Financial Reporting for companies
On 14 December 2007 the Corporate Laws Amendment Act finally became law and brought with it a new dispensation for allowing a company to provide financial assistance for the purchase of its shares and disposing of the whole or a substantial part of its business or assets. However another change this Act brought to the corporate world is ,that of refined financial reporting.
Before we get into the details of the financial reporting requirements we have to mention that the Act already gives birth to the term ?widely held company? as envisaged in the current Companies Bill that is expected to change South Africa's corporate landscape within the next year or two. A widely held company in terms of the Act broadly means that its articles permit the offer of shares to the public or provides for the unrestricted transfer of shares.

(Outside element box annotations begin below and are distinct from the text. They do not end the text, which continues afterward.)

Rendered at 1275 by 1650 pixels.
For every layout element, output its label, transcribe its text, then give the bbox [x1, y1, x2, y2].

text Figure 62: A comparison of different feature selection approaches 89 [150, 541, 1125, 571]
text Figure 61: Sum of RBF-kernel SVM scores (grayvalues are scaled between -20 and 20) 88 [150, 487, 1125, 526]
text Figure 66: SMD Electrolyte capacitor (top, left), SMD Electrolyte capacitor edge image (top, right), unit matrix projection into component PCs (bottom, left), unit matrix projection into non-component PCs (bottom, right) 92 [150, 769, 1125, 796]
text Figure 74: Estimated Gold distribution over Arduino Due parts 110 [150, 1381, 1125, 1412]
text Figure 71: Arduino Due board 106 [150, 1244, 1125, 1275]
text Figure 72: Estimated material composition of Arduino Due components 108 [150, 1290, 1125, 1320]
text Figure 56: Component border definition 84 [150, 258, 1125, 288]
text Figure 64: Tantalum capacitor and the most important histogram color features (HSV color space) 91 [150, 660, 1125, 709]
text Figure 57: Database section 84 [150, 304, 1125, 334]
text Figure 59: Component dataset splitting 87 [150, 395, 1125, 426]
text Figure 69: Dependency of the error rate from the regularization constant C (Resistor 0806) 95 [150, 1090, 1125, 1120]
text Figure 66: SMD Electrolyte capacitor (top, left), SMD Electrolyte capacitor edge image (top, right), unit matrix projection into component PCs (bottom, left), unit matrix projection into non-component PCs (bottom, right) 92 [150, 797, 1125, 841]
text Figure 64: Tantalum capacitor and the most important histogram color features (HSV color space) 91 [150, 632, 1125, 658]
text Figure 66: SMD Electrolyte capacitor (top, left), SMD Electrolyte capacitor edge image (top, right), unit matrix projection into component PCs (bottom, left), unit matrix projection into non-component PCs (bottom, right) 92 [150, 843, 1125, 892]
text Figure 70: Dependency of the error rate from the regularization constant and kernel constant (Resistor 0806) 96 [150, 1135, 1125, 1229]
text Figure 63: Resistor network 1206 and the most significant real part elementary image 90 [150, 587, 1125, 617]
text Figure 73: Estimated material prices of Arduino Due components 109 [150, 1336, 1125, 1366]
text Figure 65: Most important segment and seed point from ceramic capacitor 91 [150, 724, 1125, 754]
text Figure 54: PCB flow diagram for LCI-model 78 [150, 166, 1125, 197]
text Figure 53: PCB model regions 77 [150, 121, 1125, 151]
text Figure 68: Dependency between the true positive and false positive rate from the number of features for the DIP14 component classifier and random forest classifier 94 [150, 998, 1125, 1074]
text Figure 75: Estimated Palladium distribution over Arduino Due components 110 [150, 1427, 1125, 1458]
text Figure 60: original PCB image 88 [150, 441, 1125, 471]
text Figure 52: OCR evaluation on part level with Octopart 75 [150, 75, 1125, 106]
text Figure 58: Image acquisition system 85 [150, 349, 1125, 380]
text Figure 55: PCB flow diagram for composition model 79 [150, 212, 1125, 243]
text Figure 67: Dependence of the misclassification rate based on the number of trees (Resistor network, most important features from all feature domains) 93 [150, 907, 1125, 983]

Accordingly a new requirement for all widely held companies is that every financial year the board appoints an audit committee for the next financial year. Such an audit committee consists of at least two members and must consist only of non-executive directors of the company, who of course have to act independently. The Act also places certain qualifications on what would constitute an independent non-executive director. Essentially the audit committee will be tasked with appointing an independent auditor, determining terms and conditions of such engagement and reporting in the financial statements as to how the audit committee has carried out its functions and stating that that audit committee was satisfied that the auditor was independent of the company. The Act then also prescribes certain requirements in order to determine whether the auditor was indeed independent of the company. The audit committee and the auditor of a widely held company must meet not more than one month before the board of the company meets to approve the financials and discuss related matters of importance or relevance.
Every widely held company must now also report its interim and final results to every member and debenture holder as previously required of public companies. Widely held companies must also comply with financial reporting standards and Schedule 4 of the Companies Act which has been substantially amended, whilst limited interest companies must comply with accounting standards and Schedule 4.
The Act then inserts a new chapter in the Companies Act which deals exclusively with financial reporting standards. In terms of the new chapter a ?Financial Reporting Standards Council' is established which will establish financial reporting standards for widely held companies and accounting practices for limited interest companies. Any person who believes that a widely held company is not conforming to these standards may complain to the Financial Reporting Investigations Panel who will investigate the matter.
Any company that falls within the definition of a widely held company may delay compliance with the financial reporting standards until its first financial year after 14 December 2007.